A stab at the sealer in E

hal@finney.org hal@finney.org
Tue, 9 Nov 1999 14:59:21 -0800

Tyler Close wrote:
> Hal Finney wrote:
> > If you did blinded cash, you might want to think about the resulting
> > object as being something like a "sturdyref", where you can turn it
> > into a real capability.  At the time it was transformed in this way,
> > the object to which it was a capability would have to be created, unlike
> > with a regular sturdyref where the object already exists.  I don't know
> > how well this would work with the rest of the system, though.
> Close.
> Rather than created, an object would have to be removed from
> a pool in which another (or the same) object was placed when
> the blinded token was signed.

I would think you could do it either way.  Create the object at the time
the blind token is created, and put it in a pool, then return one of
the objects when the token is presented.  Or else, wait and create the
object at the time the token is presented.  With the latter approach,
you could increment a count of outstanding objects at issuance time,
if you wanted to check for the possibility of there being more tokens
presented than outstanding objects, which shouldn't happen.
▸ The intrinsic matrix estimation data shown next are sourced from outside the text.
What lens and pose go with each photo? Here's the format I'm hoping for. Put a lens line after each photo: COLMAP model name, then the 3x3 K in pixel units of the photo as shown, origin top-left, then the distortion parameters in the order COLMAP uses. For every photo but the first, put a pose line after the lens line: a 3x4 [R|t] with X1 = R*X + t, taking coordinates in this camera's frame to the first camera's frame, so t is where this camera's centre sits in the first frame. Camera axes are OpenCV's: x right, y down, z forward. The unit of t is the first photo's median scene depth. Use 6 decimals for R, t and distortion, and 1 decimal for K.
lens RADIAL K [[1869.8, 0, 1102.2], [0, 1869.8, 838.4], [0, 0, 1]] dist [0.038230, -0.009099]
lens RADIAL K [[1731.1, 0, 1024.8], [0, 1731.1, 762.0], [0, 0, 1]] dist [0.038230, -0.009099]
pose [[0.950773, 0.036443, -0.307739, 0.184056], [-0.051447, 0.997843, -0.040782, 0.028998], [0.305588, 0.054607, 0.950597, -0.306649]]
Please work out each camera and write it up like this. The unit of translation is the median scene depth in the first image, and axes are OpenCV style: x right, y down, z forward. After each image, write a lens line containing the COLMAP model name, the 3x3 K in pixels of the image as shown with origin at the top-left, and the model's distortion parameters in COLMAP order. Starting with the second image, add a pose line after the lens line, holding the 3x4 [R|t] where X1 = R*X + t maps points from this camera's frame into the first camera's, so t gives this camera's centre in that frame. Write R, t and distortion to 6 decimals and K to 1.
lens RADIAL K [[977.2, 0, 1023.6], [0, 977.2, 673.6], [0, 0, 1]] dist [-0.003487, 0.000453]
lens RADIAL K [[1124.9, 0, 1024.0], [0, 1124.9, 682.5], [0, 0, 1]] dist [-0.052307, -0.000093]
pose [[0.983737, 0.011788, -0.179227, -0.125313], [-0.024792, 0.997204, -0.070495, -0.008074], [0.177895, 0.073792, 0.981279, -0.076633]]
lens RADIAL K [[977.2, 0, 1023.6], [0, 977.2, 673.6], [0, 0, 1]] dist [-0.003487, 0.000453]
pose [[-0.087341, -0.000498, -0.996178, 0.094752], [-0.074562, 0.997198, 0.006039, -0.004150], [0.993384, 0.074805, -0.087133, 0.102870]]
Either way the tricky part is that you need to recognize when a presented
token matches one you've already seen, and return the same object you
gave out previously for that particular token.  Or perhaps in some cases
you would want to cause an exception if the same token is presented more
than once, but you still have to recognize that fact.

> Using the ERTP protocol, you could create a 'blinding agent'
> that would sign blinded tokens in return for Purses
> containing erights. Later, these signed tokens could be
> redeemed for another Purse containing the represented number
> of erights.

Yes, I see, that makes sense.

One minor point; signing is not the only way to implement blinding.
It's a delicate issue because the field has several patents, and
it becomes something of a gray area whether various algorithms are
covered by the patents.  David Wagner has an approach described in
http://www.deja.com/getdoc.xp?AN=145097228 which creates a blind token
that can be verified only by the issuer, and is arguably not a digital
signature.  It's really a blinded Diffie-Hellman key exchange rather
than a blind signature.

There is some work going on to use this as the basis for a patent free
cash system (http://ecoin.net/mmdh/), although I suspect that the issue
will eventually have to be tested in court.